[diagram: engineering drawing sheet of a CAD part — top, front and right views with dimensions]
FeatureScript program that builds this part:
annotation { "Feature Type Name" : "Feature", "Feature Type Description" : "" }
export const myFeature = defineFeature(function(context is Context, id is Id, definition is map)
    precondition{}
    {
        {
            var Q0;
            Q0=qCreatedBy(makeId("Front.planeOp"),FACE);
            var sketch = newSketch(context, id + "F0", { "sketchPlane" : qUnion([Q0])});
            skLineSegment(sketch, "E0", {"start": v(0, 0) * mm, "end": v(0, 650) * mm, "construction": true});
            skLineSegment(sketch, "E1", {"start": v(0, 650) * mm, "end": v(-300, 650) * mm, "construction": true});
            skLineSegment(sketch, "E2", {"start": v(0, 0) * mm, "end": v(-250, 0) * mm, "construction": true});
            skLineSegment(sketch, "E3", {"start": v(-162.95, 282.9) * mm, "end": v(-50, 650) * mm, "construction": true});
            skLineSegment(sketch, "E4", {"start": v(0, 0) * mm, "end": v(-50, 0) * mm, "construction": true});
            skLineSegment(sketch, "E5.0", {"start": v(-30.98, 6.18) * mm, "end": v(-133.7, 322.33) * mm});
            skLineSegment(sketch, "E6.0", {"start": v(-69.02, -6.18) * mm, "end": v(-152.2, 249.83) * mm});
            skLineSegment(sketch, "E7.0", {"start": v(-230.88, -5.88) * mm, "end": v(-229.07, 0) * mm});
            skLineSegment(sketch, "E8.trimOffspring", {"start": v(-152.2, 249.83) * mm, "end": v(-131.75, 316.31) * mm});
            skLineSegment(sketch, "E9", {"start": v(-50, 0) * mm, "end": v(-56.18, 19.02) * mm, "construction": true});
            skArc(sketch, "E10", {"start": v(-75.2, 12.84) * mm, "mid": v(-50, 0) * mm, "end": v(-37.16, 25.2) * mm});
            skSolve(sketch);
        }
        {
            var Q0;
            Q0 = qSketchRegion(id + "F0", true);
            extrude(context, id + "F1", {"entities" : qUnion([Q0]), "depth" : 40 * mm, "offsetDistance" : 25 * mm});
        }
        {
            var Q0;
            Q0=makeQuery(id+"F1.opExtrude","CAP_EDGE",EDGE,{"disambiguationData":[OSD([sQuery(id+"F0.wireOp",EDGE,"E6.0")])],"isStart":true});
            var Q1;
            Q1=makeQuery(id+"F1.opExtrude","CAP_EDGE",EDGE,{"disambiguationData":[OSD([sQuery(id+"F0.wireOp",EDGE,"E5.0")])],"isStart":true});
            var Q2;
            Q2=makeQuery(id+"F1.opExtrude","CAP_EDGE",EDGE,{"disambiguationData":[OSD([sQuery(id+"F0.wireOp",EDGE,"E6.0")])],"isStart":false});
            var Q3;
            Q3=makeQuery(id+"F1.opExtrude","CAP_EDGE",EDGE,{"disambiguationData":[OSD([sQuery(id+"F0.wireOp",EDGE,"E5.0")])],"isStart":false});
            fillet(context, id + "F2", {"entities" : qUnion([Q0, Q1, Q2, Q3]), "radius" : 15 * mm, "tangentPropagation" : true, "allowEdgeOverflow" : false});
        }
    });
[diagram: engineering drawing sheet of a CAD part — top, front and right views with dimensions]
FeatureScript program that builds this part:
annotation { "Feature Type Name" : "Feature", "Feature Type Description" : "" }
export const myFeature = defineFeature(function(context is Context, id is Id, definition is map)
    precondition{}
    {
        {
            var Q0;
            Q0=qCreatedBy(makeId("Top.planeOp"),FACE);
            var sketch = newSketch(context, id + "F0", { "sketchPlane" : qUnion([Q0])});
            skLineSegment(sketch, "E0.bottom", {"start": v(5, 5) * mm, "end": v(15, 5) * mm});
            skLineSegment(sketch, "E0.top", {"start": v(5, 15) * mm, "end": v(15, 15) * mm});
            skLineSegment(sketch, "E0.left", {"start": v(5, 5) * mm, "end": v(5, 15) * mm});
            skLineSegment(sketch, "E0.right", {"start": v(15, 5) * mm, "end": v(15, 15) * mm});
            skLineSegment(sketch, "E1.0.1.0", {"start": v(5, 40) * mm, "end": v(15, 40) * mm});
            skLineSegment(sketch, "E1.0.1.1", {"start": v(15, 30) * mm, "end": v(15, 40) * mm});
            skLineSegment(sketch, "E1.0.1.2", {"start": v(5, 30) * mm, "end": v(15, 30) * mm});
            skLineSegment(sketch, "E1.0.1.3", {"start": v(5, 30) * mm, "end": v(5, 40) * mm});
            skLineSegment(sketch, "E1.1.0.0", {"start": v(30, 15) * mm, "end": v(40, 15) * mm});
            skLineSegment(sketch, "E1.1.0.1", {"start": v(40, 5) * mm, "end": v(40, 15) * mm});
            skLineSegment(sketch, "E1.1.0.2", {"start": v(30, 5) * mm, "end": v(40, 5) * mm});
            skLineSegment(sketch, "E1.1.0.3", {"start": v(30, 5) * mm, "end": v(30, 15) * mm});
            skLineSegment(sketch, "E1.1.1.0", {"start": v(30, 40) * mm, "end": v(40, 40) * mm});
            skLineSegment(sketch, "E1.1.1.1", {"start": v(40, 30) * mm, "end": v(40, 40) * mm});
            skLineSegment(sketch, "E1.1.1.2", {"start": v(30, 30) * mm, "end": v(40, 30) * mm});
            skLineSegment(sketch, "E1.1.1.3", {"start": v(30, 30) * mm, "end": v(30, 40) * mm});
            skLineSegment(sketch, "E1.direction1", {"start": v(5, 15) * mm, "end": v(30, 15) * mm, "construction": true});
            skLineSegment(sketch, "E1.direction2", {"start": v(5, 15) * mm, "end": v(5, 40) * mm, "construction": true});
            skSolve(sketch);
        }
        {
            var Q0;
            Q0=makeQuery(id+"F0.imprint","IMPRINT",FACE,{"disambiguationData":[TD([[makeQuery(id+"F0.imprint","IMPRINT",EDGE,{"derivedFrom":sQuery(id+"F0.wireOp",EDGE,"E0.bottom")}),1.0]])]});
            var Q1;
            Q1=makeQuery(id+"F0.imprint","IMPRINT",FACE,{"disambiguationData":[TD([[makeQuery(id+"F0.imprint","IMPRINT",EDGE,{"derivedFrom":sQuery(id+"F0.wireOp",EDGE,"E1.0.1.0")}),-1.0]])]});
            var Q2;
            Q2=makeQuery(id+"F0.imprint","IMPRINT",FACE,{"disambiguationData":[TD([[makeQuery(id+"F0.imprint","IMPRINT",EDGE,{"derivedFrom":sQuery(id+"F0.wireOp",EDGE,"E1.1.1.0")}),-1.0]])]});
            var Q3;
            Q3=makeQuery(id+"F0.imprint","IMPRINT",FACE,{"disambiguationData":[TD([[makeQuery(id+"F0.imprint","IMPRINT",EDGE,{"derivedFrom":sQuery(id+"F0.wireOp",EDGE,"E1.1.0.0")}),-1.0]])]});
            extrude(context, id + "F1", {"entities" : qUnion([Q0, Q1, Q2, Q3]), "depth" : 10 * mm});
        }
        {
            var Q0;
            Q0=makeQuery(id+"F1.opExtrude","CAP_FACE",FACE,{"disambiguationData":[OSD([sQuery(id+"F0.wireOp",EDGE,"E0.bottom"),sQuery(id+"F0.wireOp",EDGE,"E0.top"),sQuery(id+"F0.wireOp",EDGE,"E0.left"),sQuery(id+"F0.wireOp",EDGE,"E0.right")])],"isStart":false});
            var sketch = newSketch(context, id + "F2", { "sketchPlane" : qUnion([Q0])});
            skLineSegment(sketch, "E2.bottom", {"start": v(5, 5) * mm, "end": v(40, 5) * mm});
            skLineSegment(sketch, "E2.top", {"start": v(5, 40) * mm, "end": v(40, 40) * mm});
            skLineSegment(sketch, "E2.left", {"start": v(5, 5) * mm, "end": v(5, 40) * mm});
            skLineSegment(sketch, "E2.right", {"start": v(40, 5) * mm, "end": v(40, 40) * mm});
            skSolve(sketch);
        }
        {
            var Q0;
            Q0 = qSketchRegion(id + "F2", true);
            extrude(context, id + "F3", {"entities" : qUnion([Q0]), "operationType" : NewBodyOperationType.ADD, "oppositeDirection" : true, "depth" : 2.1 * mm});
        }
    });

**Written request**. Show each line of the material above that contains the string "IMPRINT".

**Right answer**.
            Q0=makeQuery(id+"F0.imprint","IMPRINT",FACE,{"disambiguationData":[TD([[makeQuery(id+"F0.imprint","IMPRINT",EDGE,{"derivedFrom":sQuery(id+"F0.wireOp",EDGE,"E0.bottom")}),1.0]])]});
            Q1=makeQuery(id+"F0.imprint","IMPRINT",FACE,{"disambiguationData":[TD([[makeQuery(id+"F0.imprint","IMPRINT",EDGE,{"derivedFrom":sQuery(id+"F0.wireOp",EDGE,"E1.0.1.0")}),-1.0]])]});
            Q2=makeQuery(id+"F0.imprint","IMPRINT",FACE,{"disambiguationData":[TD([[makeQuery(id+"F0.imprint","IMPRINT",EDGE,{"derivedFrom":sQuery(id+"F0.wireOp",EDGE,"E1.1.1.0")}),-1.0]])]});
            Q3=makeQuery(id+"F0.imprint","IMPRINT",FACE,{"disambiguationData":[TD([[makeQuery(id+"F0.imprint","IMPRINT",EDGE,{"derivedFrom":sQuery(id+"F0.wireOp",EDGE,"E1.1.0.0")}),-1.0]])]});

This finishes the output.